Émue aussi, mais pas assez profondément pour faire bon marché de son dépit, Liette ne cède pas au généreux élan qu’espérait le prêtre.

— Mais il est tout résolu, monsieur le curé, répond-elle d’une voix qui s’altère insuffisamment à son gré et en versant des larmes un peu rétives. Robert nous a vues toutes les deux. Il a fait son choix. Ce n’est pas ma faute, à moi, s’il m’a donné la préférence sur Nise.

Elle a tiré son mouchoir, elle aussi, et elle s’y enfouit la figure. Paternellement, l’abbé Divoire lui tapote la joue.

— Allons, allons, remets-toi, mon enfant. Il t’a préférée, dis-tu ?

— Mais oui. N’est-ce pas moi qu’il a agréée comme marraine dès le premier jour ?

— C’est Nise qui lui en a servi effectivement.
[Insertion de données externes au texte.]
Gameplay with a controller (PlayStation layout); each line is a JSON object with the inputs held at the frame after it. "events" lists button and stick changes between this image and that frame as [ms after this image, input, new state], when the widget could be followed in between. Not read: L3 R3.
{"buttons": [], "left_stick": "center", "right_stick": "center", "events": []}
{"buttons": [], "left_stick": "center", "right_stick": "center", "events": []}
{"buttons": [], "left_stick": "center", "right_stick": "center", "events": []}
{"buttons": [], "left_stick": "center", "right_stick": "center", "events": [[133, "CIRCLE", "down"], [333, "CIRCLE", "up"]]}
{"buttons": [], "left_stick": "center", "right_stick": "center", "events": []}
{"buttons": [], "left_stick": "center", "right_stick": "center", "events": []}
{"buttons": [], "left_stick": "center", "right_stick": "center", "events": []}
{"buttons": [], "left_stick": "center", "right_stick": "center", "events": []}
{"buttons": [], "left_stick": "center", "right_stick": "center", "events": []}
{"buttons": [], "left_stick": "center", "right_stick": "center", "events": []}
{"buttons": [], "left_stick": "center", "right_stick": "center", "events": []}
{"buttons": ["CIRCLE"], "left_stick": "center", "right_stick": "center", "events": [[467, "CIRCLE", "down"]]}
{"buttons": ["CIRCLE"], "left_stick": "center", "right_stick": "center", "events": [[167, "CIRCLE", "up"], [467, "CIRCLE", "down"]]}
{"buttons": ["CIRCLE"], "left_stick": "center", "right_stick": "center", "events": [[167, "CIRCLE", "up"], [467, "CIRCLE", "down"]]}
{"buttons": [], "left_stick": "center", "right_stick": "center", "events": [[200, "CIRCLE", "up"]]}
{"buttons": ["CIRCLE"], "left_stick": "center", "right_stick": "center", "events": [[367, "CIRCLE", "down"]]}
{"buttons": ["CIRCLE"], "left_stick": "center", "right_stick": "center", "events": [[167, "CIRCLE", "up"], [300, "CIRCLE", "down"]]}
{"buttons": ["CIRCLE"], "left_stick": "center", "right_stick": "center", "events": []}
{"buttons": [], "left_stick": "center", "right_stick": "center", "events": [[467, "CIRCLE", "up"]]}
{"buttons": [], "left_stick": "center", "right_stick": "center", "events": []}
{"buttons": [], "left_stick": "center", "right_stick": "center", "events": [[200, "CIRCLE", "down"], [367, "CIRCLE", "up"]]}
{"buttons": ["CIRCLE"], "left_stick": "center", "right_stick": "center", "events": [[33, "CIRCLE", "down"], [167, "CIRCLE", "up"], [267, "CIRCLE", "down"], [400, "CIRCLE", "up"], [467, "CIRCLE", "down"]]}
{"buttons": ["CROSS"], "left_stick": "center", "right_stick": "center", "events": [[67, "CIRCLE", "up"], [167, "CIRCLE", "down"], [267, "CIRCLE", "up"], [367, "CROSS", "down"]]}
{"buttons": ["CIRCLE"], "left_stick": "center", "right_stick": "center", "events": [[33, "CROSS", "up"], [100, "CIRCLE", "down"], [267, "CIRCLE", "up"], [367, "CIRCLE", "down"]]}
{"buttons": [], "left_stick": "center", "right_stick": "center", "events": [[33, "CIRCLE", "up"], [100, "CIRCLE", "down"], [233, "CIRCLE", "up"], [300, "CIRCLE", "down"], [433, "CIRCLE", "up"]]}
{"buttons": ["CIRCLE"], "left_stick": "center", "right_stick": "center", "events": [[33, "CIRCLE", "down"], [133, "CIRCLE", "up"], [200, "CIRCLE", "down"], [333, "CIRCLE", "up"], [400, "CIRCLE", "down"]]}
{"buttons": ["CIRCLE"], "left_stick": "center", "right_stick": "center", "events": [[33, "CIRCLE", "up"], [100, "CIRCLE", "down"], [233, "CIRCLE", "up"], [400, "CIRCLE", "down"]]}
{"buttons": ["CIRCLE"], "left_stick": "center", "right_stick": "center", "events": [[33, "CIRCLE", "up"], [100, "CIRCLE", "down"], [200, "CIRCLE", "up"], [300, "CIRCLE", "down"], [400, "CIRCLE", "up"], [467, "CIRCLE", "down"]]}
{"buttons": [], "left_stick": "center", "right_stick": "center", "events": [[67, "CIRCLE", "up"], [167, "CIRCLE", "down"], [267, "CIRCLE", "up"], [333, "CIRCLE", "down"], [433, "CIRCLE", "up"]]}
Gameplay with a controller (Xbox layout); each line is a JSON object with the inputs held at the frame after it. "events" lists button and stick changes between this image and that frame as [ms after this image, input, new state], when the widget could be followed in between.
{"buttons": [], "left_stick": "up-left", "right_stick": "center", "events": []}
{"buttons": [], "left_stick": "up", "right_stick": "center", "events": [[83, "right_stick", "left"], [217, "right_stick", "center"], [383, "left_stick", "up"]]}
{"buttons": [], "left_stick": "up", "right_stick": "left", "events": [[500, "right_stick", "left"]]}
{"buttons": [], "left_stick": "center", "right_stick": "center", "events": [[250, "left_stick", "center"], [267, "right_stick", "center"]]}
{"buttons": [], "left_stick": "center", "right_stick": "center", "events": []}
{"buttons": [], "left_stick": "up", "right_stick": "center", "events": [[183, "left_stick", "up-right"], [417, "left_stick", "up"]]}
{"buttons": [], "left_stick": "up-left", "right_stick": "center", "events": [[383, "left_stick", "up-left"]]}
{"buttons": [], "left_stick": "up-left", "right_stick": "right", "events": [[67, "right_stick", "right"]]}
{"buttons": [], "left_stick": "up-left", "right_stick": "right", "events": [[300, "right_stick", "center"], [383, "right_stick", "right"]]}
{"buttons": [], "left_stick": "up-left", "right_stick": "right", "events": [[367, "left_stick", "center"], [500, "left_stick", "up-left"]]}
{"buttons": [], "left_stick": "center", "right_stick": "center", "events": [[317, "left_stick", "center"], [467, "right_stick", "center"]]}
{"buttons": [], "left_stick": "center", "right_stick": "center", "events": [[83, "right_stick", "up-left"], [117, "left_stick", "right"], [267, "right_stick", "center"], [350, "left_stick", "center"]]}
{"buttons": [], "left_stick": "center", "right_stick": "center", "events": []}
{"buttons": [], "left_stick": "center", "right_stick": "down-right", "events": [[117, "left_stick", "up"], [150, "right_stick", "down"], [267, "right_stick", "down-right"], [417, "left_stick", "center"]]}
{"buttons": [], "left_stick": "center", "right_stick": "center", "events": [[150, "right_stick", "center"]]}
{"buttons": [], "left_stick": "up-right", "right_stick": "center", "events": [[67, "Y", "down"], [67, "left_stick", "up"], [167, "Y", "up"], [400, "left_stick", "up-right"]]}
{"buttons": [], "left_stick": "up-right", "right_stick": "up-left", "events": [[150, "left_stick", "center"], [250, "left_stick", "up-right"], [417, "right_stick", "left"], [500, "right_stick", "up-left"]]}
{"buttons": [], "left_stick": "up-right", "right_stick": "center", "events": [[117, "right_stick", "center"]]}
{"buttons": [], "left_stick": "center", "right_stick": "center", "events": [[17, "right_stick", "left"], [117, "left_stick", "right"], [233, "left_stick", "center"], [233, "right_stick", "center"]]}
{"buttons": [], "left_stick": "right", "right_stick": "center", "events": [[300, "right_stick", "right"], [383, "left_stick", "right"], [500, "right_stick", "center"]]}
— En mon nom. Et quel portrait lui a-t-on envoyé ? Le mien !

— Oui, tout cela est bien compliqué, concède le prêtre. Vous avez, Nise et toi, contribué toutes deux au sentiment de votre cher Robert. Toi, par ta jolie frimousse espiègle et ta grâce primesautière — suis-je assez franc, hein ? je ne te l’envoie pas dire, — elle, par la tendresse qu’elle a su mettre dans ses rapports épistolaires avec lui. S’il s’agissait d’un coup de foudre, je n’hésiterais pas à t’en attribuer tout le mérite. Mais, mon enfant, c’est peu à peu que l’amour a éclos, puis grandi dans ce cœur d’homme, et seulement dans la mesure où Mr. Wellstone se pénétrait de ces pages que la sœur pensait intensément avant de les écrire. Car, s’il ne lui avait rien inspiré à elle-même, aurait-elle pu lui faire de si belles lettres ?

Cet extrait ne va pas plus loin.